It does occur to me that the old notice you used to find on the shop door with 'gone to lunch' written on it might now be replaced with a 'gone to China' one. But this joke is really to miss the point. As more people than I care to count have already written: jobs have always been going somewhere or other. Gone from the UK now are most of the jobs in the mining industry: and good riddance most of us might well say. Goodbye, is what we are now saying to the UK call centre jobs: and again ditto. Most of this work is neither pleasant nor attractive, and we should perhaps rather commiserate with the third world that they are attracting many of the less pleasant and less well remunerated work.
However job loss is only one part of the picture: it is job creation which really should be concerning us, that and moving all of us steadily up the value and living standards chain. Of course here things are not so simple. Especially, as I have been pointing out, when it comes to a world where improved use of ICT is making for an ever more globalised labour market, and an ever more accessible knowledge base.
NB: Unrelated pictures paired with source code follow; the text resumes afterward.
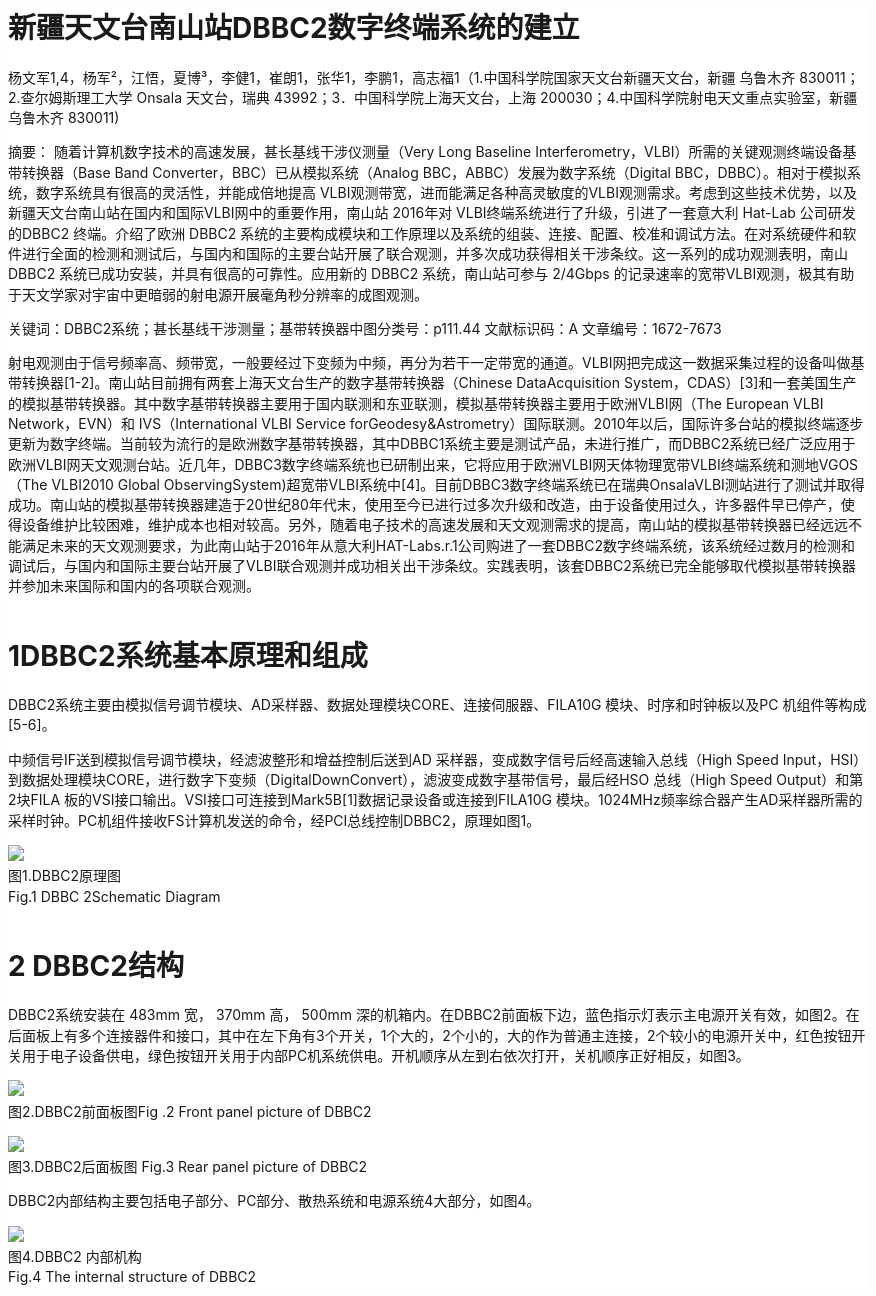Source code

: # 新疆天文台南山站DBBC2数字终端系统的建立

杨文军1,4，杨军²，江悟，夏博³，李健1，崔朗1，张华1，李鹏1，高志福1（1.中国科学院国家天文台新疆天文台，新疆 乌鲁木齐 830011；2.查尔姆斯理工大学 Onsala 天文台，瑞典 43992；3．中国科学院上海天文台，上海 200030；4.中国科学院射电天文重点实验室，新疆 乌鲁木齐 830011)

摘要： 随着计算机数字技术的高速发展，甚长基线干涉仪测量（Very Long Baseline Interferometry，VLBI）所需的关键观测终端设备基带转换器（Base Band Converter，BBC）已从模拟系统（Analog BBC，ABBC）发展为数字系统（Digital BBC，DBBC）。相对于模拟系统，数字系统具有很高的灵活性，并能成倍地提高 VLBI观测带宽，进而能满足各种高灵敏度的VLBI观测需求。考虑到这些技术优势，以及新疆天文台南山站在国内和国际VLBI网中的重要作用，南山站 2016年对 VLBI终端系统进行了升级，引进了一套意大利 Hat-Lab 公司研发的DBBC2 终端。介绍了欧洲 DBBC2 系统的主要构成模块和工作原理以及系统的组装、连接、配置、校准和调试方法。在对系统硬件和软件进行全面的检测和测试后，与国内和国际的主要台站开展了联合观测，并多次成功获得相关干涉条纹。这一系列的成功观测表明，南山DBBC2 系统已成功安装，并具有很高的可靠性。应用新的 DBBC2 系统，南山站可参与 2/4Gbps 的记录速率的宽带VLBI观测，极其有助于天文学家对宇宙中更暗弱的射电源开展毫角秒分辨率的成图观测。

关键词：DBBC2系统；甚长基线干涉测量；基带转换器中图分类号：p111.44 文献标识码：A 文章编号：1672-7673

射电观测由于信号频率高、频带宽，一般要经过下变频为中频，再分为若干一定带宽的通道。VLBI网把完成这一数据采集过程的设备叫做基带转换器[1-2]。南山站目前拥有两套上海天文台生产的数字基带转换器（Chinese DataAcquisition System，CDAS）[3]和一套美国生产的模拟基带转换器。其中数字基带转换器主要用于国内联测和东亚联测，模拟基带转换器主要用于欧洲VLBI网（The European VLBI Network，EVN）和 IVS（International VLBI Service forGeodesy&Astrometry）国际联测。2010年以后，国际许多台站的模拟终端逐步更新为数字终端。当前较为流行的是欧洲数字基带转换器，其中DBBC1系统主要是测试产品，未进行推广，而DBBC2系统已经广泛应用于欧洲VLBI网天文观测台站。近几年，DBBC3数字终端系统也已研制出来，它将应用于欧洲VLBI网天体物理宽带VLBI终端系统和测地VGOS（The VLBI2010 Global ObservingSystem)超宽带VLBI系统中[4]。目前DBBC3数字终端系统已在瑞典OnsalaVLBI测站进行了测试并取得成功。南山站的模拟基带转换器建造于20世纪80年代末，使用至今已进行过多次升级和改造，由于设备使用过久，许多器件早已停产，使得设备维护比较困难，维护成本也相对较高。另外，随着电子技术的高速发展和天文观测需求的提高，南山站的模拟基带转换器已经远远不能满足未来的天文观测要求，为此南山站于2016年从意大利HAT-Labs.r.1公司购进了一套DBBC2数字终端系统，该系统经过数月的检测和调试后，与国内和国际主要台站开展了VLBI联合观测并成功相关出干涉条纹。实践表明，该套DBBC2系统已完全能够取代模拟基带转换器并参加未来国际和国内的各项联合观测。

# 1DBBC2系统基本原理和组成

DBBC2系统主要由模拟信号调节模块、AD采样器、数据处理模块CORE、连接伺服器、FILA10G 模块、时序和时钟板以及PC 机组件等构成[5-6]。

中频信号IF送到模拟信号调节模块，经滤波整形和增益控制后送到AD 采样器，变成数字信号后经高速输入总线（High Speed Input，HSI）到数据处理模块CORE，进行数字下变频（DigitalDownConvert），滤波变成数字基带信号，最后经HSO 总线（High Speed Output）和第2块FILA 板的VSI接口输出。VSI接口可连接到Mark5B[1]数据记录设备或连接到FILA10G 模块。1024MHz频率综合器产生AD采样器所需的采样时钟。PC机组件接收FS计算机发送的命令，经PCI总线控制DBBC2，原理如图1。

![](images/e7a5de7354be2e57889fb40823898c9484f252ce18636ff8a88ddfd1f17d5d93.jpg)  
图1.DBBC2原理图  
Fig.1 DBBC 2Schematic Diagram

# 2 DBBC2结构

DBBC2系统安装在 $4 8 3 \mathrm { m m }$ 宽， $3 7 0 \mathrm { m m }$ 高， $5 0 0 \mathrm { m m }$ 深的机箱内。在DBBC2前面板下边，蓝色指示灯表示主电源开关有效，如图2。在后面板上有多个连接器件和接口，其中在左下角有3个开关，1个大的，2个小的，大的作为普通主连接，2个较小的电源开关中，红色按钮开关用于电子设备供电，绿色按钮开关用于内部PC机系统供电。开机顺序从左到右依次打开，关机顺序正好相反，如图3。

![](images/222d5addc1f78fbc41f4f5f4eec01bc3f4f0860e5a5eadf753e69b4e738f0f2d.jpg)  
图2.DBBC2前面板图Fig .2 Front panel picture of DBBC2

![](images/05bed531d3cfca7e4628526722b4754e7f404f49a4b2e6bedf3947186c75db16.jpg)  
图3.DBBC2后面板图 Fig.3 Rear panel picture of DBBC2

DBBC2内部结构主要包括电子部分、PC部分、散热系统和电源系统4大部分，如图4。

![](images/e8547d07c743f274768890fe3881511e4ddb0f7c1ae3a7cd6a9d08ebbba66c24.jpg)  
图4.DBBC2 内部机构  
Fig.4 The internal structure of DBBC2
So, back to the topic: the Chinese premier is in the US, jobs will be high on the agenda, and the New York Times starts the ball rolling with this:
When the Chinese premier, Wen Jiabao, visits the White House on Tuesday, a pressing issue on the American side of the table will be jobs, and the impression, fair or not, that the United States is losing them directly to China.
But as American leaders in both parties complain about lost manufacturing jobs and push for China to revalue its currency, China has its own serious jobs problem. In recent years, the shock therapy of China's economic restructuring has caused huge layoffs at old, unprofitable state-owned factories, while a crowded countryside has too little usable land and too many farmers.
"Unemployment is a severe problem," said Zhong Dajun, who runs an economic research center in Beijing. "It's a problem that is affecting not just ordinary farmers and workers, but even university graduates, who are finding it very difficult to find any work. I don't know if it's going to worsen, but it's bad enough already."
Factory unemployment is highest in the northeastern Rust Belt, where state-owned enterprises have either closed or downsized. Experts estimate that as many as 200 million farmers and rural workers are either unemployed or underemployed in a country of 1.3 billion people. And one report in the state news media found that only half of college graduates got jobs this year, compared with 95 percent in 1997.